Só se pode proteger aquilo que se vier a conhecer. Isso poderia ser a conclusão da argumentação, mas já vou declarando logo de início o que estou defendendo. Amo o meu país, e o meu país é O BRASIL. Assim, quanto mais conheço dele, mais me apaixono por ele.
A História contada pelos livros é insuficiente, por isso pesquisadores saem a campo, bebendo a História de nossa gente, sua cultura, suas influências, enfim seus SABERES e SABORES. E são valiosíssimos. Entretanto, não estou falando de cópias vadias de costumes estrangeiros, músicas estrangeiras, valores estrangeiros a nós, ainda que sejamos soma, aglutinação de saberes. Falo de ouvirmos a nós mesmos, aos nossos avós, bisavós, trisavós, registrarmos o que aprendermos com eles e revitalizarmos nossa cultura, atribuindo a ela o alto valor que possui.
Não sou xenófoba, mas ir viver in USA pra mim é o “Ó”, cafoníssimo, como já fora a imitação Miami/ Barra da Tijuca etc. Valorizemos o que é BRASIL, por favor, em prosa e verso, nada mais perverso que ser enganado por se sentir pior que os outros, os nascidos em outros países. Só quem NÃO CONHECE O BRASIL, sua história, seus sabores e saberes é que super valoriza tudo aquilo que vem de fora.

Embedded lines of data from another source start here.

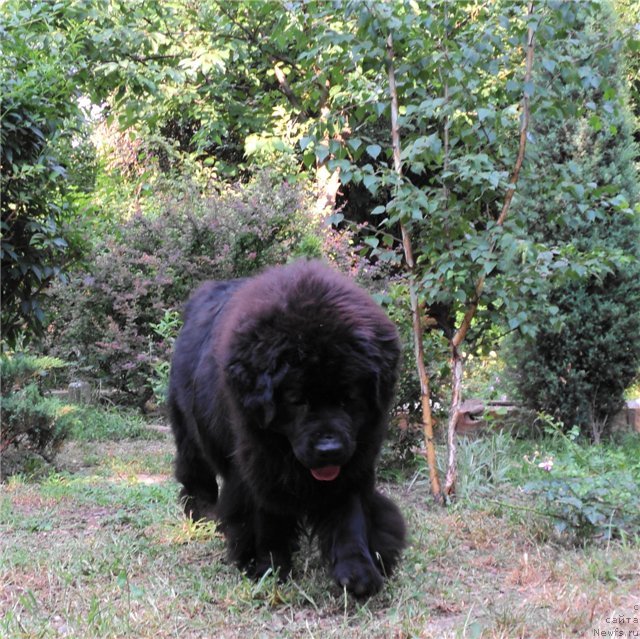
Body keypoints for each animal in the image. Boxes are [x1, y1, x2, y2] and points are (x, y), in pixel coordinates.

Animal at [169, 262, 404, 600]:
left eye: (349, 398)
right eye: (297, 400)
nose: (329, 450)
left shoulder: (356, 462)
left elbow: (351, 515)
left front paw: (358, 572)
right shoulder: (257, 464)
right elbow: (265, 516)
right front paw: (268, 566)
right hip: (189, 431)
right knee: (195, 474)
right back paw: (204, 514)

Nos anos de 1960, os jovens passaram a só valorizar a cultura americana, o cinema americano, os produtos industrializados americanos – quando na maioria das vezes eram feitos com a matéria-prima que exportávamos para eles. Mas se desconhecia isso. Tudo que era bom vinha de lá. E o cinema então? O europeu, o americano é que “faziam a cabeça subserviente dos jovens”, doutrinando-os a valorizar apenas o que era estrangeiro. Até o hábito/vício de fumar veio de lá, do glamour dos filmes europeus/americanos. Brasileiros queriam copiar, ser como eles.
Por outro lado, a riqueza da cultura brasileira ficava subjugada, desvalorizada, pagando preços altos. Grandes escritores do mundo inteiro, por exemplo, sempre valorizaram nossa cultura, nossa música, nossa natureza privilegiada. Porém por aqui, se conhecia a Europa e não se conhecia o Nordeste, as cidades históricas mineiras, o sul do país … Um comportamento empobrecido de colonizados que fazem genuflexão para os colonizadores, os bajulam, os adulam – talvez, na esperança de se tornarem um deles e abjurar o fato de serem BRASILEIROS. Tristes gentes.

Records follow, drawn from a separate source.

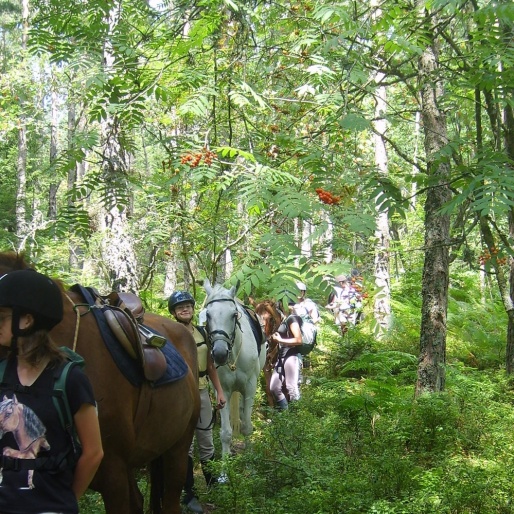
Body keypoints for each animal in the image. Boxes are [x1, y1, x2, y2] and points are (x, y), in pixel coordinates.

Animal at [201, 278, 264, 454]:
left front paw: (251, 459)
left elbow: (247, 428)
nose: (220, 353)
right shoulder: (223, 391)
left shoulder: (250, 387)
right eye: (208, 315)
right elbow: (226, 433)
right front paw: (225, 461)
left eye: (234, 315)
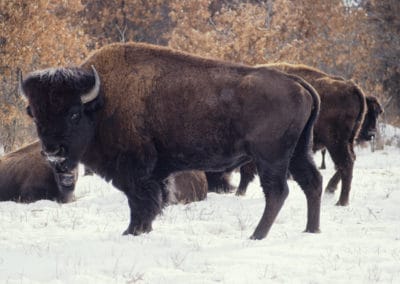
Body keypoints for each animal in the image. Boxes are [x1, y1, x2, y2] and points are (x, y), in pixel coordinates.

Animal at [21, 41, 322, 240]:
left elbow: (140, 201)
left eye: (73, 113)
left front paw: (132, 231)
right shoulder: (155, 172)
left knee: (277, 191)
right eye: (35, 114)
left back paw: (256, 235)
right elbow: (155, 199)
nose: (53, 150)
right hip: (298, 151)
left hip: (271, 157)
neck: (102, 102)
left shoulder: (134, 171)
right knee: (312, 182)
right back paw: (311, 229)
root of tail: (296, 82)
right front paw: (140, 229)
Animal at [228, 63, 378, 205]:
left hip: (336, 142)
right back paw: (332, 192)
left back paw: (341, 201)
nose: (372, 133)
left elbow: (246, 169)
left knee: (345, 163)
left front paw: (239, 192)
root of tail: (351, 87)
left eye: (377, 113)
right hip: (347, 141)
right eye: (370, 114)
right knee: (348, 161)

A ESCOLA tem papel importantíssimo no ensino do reconhecimento do que é ser BRASILEIRO. Estudar a História da Europa, sua formação etc. “casadinha” com a História do Brasil – independentemente de cronologias – os meninos e meninas sabem fazer reflexões, comparações, hipotetizar, concluir … é só lhes ensinar. Ensinar Literatura Brasileira e Portuguesa “casadinha” com música brasileira (do país inteiro) e depois clássicos universais nessa coreografia. A Matemática, a Física , a Química são utilizadas cotidianamente, portanto ensinemos isso aos alunos, ressignifiquemos seu ensino, o quê e para quê. Deixemos de ensinar apenas FÓRMULAS ABSTRATAS, que os gregos demoraram muitos e muitos anos para chegarem a elas, depois de observações e de vivências (E as escolas querem que a moçada de 15 anos as abstraia e as aplique com mestria, ora, ora). Sem falar no ensino da Geografia física casmurra e decorativa, sem vivências, negando o ensino de Geografia política, da Geopolítica. Assim fica muito difícil. Muito mais difícil.
Assim, se em outros tempos os professores detinham status de donos do conhecimento, hoje devem ser facilitadores de acesso ao conhecimento, conhecer as didáticas, ensinar a pesquisa, a refinar as pesquisas, a fazer relações, a concluir. Material para informação há aos bytes e bytes, saber processá-lo, transformar INFORMAÇÃO EM CONHECIMENTO, SABERES EM SABORES ainda é função precípua dos professores. E só se consegue valorizar e proteger aquilo que se pode conhecer. De verdade.
Post dedicado ao poeta blogueiro “cordelista/repentista”, Estevam Matiazzi – que afirma que nunca soube disso. Mas seu esquema rímico dança o ritmo do cordel (em temas) e do repente (em rimas).